An Oklahoma County judge ruled Thursday that a law barring young girls from an over-the-counter emergency contraceptive is unconstitutional.
The law, contained in House Bill 2226, prevented girls under the age of 17 from getting Plan B One-Step without first seeing a doctor.
The drug is also known as levonorgestrel. It is taken after sexual intercourse to prevent pregnancy, but is not capable of terminating an existing pregnancy.
Oklahoma County District Judge Lisa Davis issued a temporary injunction to block the law last August.
Davis on Thursday said that the law did not adhere to the single-subject provision of the state constitution.
“The judge's ruling today is a win for women and even girls of Oklahoma.

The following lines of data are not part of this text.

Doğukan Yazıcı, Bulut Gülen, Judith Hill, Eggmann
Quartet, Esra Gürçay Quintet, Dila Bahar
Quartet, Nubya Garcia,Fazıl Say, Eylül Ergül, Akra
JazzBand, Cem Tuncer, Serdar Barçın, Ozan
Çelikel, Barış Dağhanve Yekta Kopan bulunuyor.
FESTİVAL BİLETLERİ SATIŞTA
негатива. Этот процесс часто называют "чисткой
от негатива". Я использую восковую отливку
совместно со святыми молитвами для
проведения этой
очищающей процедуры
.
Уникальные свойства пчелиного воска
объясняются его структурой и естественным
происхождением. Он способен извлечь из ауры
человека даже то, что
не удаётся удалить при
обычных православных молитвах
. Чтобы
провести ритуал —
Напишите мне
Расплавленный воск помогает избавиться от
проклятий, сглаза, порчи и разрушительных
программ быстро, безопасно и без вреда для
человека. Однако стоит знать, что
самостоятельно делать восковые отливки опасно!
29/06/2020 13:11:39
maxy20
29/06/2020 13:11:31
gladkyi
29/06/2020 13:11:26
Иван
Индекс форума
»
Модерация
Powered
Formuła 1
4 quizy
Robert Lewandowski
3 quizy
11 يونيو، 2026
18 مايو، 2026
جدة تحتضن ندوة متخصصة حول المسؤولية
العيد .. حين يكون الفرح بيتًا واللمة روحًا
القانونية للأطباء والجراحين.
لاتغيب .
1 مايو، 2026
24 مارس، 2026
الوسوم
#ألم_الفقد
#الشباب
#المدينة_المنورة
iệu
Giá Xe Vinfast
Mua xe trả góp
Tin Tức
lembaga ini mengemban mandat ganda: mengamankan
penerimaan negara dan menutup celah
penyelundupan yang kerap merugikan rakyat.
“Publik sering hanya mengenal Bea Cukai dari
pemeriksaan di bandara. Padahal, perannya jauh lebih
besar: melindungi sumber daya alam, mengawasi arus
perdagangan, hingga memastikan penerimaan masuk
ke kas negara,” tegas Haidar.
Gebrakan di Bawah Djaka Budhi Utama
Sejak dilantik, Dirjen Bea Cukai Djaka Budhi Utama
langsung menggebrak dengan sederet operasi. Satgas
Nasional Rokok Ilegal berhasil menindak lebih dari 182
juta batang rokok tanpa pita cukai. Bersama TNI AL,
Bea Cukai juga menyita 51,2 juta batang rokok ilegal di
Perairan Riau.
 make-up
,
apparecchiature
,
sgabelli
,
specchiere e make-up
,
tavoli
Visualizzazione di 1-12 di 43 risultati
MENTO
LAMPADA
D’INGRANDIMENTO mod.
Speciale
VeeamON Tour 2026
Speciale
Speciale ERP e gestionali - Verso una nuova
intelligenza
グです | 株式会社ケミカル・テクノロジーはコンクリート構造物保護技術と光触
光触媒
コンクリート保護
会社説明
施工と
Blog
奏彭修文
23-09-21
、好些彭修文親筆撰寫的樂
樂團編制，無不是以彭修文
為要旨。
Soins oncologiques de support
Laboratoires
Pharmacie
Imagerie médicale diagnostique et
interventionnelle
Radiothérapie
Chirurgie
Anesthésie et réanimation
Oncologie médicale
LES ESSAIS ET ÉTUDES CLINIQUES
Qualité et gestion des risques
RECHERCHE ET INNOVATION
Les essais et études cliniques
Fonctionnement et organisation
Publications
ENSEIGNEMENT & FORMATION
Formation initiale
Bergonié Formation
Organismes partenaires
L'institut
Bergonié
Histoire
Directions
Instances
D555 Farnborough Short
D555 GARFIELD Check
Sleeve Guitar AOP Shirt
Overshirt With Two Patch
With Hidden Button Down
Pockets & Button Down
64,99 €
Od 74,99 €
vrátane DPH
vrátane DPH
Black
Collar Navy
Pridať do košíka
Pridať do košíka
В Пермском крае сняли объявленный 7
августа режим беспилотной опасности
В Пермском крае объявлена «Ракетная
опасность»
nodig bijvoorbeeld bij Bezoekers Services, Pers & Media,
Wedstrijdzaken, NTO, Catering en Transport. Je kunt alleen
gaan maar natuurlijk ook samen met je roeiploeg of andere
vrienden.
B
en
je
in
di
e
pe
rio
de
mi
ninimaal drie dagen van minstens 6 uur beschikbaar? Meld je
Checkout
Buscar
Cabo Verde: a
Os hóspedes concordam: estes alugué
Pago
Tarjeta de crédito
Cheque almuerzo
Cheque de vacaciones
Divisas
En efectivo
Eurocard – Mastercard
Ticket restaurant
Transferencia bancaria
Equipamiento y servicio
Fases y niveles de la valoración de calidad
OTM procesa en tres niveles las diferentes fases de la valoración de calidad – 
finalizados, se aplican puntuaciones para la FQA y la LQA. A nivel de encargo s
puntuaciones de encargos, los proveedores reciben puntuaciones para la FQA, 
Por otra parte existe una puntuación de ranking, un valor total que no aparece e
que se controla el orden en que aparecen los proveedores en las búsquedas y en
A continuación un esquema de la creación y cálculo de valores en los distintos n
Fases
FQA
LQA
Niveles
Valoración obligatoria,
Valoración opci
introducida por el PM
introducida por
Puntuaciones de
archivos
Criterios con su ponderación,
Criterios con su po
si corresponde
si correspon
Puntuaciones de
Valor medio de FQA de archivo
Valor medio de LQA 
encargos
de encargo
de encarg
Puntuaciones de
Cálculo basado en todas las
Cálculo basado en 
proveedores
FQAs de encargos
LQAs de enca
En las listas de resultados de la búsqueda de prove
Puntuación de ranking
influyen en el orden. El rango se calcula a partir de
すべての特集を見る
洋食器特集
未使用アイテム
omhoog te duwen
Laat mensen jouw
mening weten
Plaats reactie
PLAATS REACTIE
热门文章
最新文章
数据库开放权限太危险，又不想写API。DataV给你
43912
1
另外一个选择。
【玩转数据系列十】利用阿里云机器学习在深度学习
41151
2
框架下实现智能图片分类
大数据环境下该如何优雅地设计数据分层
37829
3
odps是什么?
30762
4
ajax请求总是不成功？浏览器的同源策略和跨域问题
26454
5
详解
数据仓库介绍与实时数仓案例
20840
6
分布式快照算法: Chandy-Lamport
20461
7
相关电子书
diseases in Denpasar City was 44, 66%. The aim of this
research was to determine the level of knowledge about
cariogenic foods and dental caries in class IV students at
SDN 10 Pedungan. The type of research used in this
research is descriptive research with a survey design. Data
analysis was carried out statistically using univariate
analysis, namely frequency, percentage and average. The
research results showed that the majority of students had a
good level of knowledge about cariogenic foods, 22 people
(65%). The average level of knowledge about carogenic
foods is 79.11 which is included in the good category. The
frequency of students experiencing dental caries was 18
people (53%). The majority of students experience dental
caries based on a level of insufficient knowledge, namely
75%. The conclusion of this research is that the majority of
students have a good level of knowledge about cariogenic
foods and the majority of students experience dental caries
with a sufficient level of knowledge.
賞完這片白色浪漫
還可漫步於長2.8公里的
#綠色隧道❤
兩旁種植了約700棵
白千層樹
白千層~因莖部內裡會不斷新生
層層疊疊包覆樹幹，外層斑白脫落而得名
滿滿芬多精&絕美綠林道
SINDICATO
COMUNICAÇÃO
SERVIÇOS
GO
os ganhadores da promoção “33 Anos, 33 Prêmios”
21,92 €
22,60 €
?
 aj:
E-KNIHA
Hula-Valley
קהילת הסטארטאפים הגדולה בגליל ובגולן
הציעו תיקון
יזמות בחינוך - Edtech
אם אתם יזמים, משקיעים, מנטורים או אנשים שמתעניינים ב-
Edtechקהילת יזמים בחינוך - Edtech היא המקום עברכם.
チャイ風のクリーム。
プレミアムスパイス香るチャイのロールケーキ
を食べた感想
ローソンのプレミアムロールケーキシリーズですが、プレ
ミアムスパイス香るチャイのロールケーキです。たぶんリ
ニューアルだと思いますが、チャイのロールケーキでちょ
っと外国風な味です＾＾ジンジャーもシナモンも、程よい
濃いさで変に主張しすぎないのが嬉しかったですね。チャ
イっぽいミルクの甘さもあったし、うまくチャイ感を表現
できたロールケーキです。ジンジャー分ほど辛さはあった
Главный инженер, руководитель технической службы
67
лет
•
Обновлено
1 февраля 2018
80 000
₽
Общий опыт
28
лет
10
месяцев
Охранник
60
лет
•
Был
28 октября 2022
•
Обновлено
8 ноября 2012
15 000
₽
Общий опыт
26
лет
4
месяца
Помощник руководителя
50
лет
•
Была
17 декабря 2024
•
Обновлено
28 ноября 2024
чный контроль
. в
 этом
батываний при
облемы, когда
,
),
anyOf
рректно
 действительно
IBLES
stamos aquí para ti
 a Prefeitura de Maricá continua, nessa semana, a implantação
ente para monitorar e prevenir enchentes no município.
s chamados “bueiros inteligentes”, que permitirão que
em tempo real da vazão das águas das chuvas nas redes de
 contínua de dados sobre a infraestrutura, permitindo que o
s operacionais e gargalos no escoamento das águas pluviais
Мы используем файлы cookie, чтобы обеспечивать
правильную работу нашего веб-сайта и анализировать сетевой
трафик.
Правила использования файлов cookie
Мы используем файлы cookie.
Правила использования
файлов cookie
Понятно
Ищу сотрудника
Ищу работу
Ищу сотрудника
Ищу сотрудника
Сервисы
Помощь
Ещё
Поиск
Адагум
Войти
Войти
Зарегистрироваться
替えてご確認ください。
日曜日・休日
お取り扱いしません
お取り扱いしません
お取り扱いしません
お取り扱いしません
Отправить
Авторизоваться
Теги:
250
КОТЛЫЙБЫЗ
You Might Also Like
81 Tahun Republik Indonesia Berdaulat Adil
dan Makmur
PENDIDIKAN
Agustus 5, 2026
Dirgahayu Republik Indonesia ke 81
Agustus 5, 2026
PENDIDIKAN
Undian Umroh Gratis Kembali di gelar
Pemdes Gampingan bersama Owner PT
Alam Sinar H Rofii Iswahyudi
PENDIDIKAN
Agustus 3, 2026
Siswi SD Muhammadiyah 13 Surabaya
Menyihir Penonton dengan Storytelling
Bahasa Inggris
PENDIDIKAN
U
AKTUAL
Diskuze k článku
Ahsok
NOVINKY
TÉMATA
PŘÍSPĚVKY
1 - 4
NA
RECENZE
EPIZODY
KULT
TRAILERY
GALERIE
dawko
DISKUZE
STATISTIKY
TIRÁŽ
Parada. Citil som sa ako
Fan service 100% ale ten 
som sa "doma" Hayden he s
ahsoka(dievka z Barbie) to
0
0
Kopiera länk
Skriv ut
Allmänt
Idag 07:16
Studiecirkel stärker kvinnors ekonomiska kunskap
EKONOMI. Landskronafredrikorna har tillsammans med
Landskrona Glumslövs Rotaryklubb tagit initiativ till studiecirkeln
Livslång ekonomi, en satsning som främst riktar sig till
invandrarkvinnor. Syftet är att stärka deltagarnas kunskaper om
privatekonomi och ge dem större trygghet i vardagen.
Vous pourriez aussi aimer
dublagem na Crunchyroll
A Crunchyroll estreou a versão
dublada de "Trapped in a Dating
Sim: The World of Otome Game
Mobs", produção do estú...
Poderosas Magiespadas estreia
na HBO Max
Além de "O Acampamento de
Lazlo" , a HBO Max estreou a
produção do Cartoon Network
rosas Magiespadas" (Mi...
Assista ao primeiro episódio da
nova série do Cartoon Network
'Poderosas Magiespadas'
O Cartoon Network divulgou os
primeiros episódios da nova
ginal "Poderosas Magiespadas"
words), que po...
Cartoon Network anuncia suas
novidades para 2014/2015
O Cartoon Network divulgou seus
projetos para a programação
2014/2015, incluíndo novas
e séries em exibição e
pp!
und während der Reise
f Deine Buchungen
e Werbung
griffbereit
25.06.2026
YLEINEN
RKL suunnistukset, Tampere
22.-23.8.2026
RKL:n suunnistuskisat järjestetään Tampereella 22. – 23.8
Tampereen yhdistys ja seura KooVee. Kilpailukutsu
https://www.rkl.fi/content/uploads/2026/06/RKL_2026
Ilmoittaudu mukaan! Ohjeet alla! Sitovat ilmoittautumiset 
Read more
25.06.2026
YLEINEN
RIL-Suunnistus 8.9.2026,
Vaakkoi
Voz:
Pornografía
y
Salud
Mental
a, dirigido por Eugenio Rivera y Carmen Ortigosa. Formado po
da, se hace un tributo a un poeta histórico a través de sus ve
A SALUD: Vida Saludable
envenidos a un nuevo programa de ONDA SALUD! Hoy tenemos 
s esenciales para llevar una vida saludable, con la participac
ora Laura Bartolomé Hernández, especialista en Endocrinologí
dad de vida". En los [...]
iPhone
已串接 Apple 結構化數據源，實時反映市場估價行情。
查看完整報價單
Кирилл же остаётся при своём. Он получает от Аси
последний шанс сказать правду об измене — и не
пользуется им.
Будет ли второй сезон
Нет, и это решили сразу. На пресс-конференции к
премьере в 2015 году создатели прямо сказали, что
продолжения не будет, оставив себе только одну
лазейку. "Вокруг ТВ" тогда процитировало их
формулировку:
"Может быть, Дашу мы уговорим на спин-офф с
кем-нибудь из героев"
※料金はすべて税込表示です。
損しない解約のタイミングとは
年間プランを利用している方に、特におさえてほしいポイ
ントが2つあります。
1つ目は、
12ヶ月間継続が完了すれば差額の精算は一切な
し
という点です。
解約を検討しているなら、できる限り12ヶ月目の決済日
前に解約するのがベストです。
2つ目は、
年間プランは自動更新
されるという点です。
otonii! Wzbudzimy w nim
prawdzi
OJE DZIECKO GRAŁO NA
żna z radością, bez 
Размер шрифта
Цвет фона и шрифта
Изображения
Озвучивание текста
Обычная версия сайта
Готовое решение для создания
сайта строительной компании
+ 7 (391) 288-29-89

It protects Oklahomans against unwanted pregnancy,” said Martha Skeeters, president of the Oklahoma Coalition for Reproductive Justice.
Attorneys for the state attorney general's office argued that the first portion of the bill, which addresses health insurance regulations, and the latter portion, which addresses the contraceptive, were similar enough in subject matter to be bundled in the same legislative bill.
The New York-based Center for Reproductive Rights filed a lawsuit last year on behalf of the Oklahoma Coalition for Reproductive Justice and Jo Ann Mangili, of Mounds, who has a 15-year-old daughter.